Como escrevi a dois posts atrás andava às voltas com um texto. Ei-lo:
Como escrever este texto? É uma pergunta que há muito tempo me ponho. Portanto começo assim, com uma interrogação que traduz a pouca confiança que tenho na minha capacidade de escrever o que vejo e sinto. Ajuda.
Hiato.
Vi-a a atravessar a rua no seu passinho miúdo e rápido. Uma idosa pequena e nervosa a entrar numa pastelaria num Domingo de manhã. Não sei, posso dizê-lo com franqueza, o que me chamou a atenção nela e me fez desviar os olhos da montra da livraria. Algo foi. Voltei a interessar-me pela montra da livraria onde espreitei alguns títulos e fui dando uns passos na direcção do fim da rua.

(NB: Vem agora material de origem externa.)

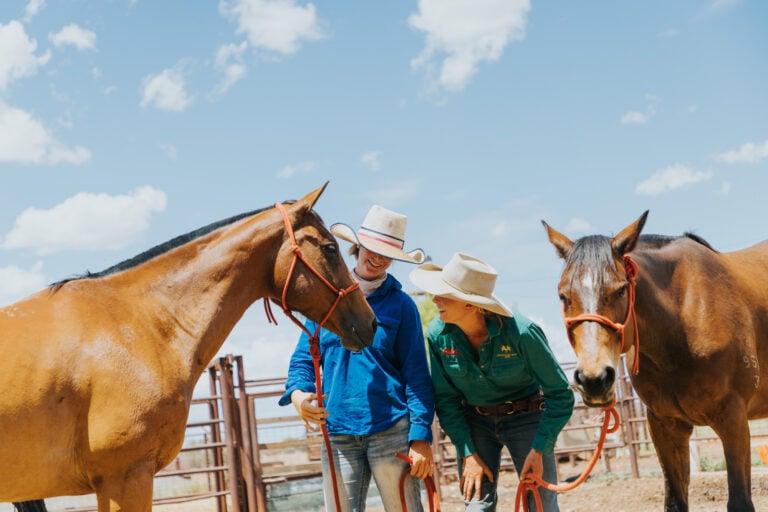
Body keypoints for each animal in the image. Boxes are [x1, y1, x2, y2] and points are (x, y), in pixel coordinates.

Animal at [542, 211, 768, 512]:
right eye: (563, 295)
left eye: (621, 290)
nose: (594, 380)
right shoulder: (665, 426)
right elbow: (675, 501)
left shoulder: (734, 419)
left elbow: (740, 501)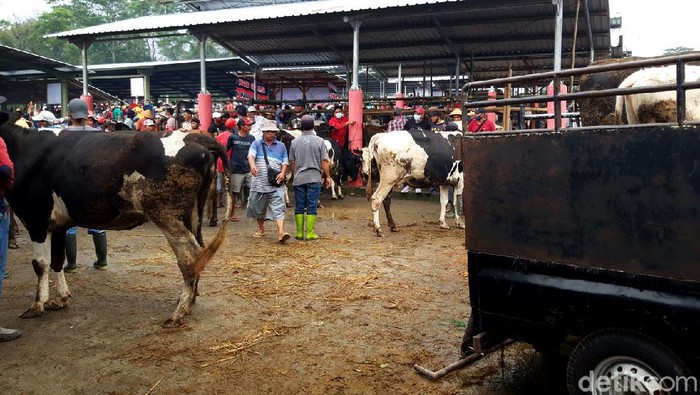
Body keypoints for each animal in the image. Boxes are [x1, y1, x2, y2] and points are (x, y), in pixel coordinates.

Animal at [0, 113, 231, 330]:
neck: (21, 146)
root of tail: (194, 136)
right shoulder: (58, 224)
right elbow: (57, 259)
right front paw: (60, 299)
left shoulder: (36, 218)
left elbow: (40, 264)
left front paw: (37, 305)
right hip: (192, 214)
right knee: (200, 252)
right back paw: (190, 301)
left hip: (168, 216)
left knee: (190, 256)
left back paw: (178, 313)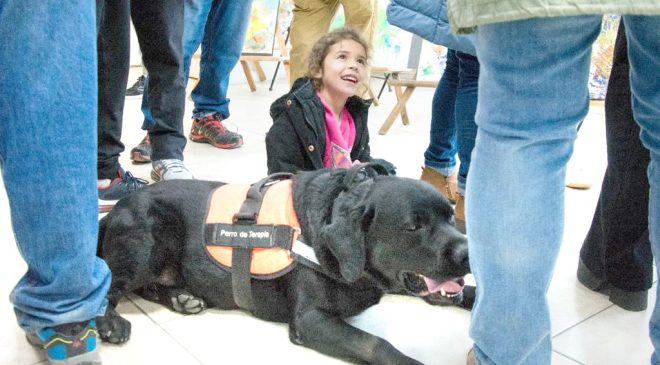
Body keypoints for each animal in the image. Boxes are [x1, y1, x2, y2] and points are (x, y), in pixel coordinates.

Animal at [96, 166, 470, 364]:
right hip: (147, 242)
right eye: (413, 226)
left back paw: (181, 298)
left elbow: (466, 293)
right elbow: (377, 343)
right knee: (108, 286)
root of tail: (112, 211)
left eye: (451, 215)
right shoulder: (311, 319)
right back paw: (110, 323)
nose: (468, 252)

Não sei o que me fez voltar a cabeça e olhar para trás e ver a idosa atravessar a rua e ser atropelada por automóvel de matrícula estrangeira. Corri, eu e outras pessoas. A idosa estava caída no chão, olhos abertos e nem um som. Foi então que percebi que era muda. Da boca não saía som algum mas os olhos diziam tudo. Transmitiam tal intensidade de dor que doía dentro de mim. Do carro saíram pessoas que pegaram nela e a transportaram, julgo que para o hospital. Mesmo bastantes anos depois a intensidade daquela mudez gritante nos olhos me assombra.
Agora vamos ao porquê do estar a contar isto.
O gato dos vizinhos costuma passar bastante tempo lá em casa; gosto porque para além de eu gostar de animais sei que assusta os ratos. Há uns tempos saltou para dentro de casa com um pássaro na boca que, reparei, era uma jovem rola. Estava viva mas já não se debatia. Ainda tentei tira-la mas o gato até rosnava e fugia. Reparei então nos olhos da rola, estava viva e respirava mas os olhos já não tinham vida; eram de uma aceitação total do destino, não havia dor nem desespero, apenas uns olhos abertos de uma jovem rola na boca de um gato. A comparação, com a imagem na minha memória, dos olhos da idosa a gritarem dor, estarreceu-me. E diz-me muito sobre a dimensão do ser humano.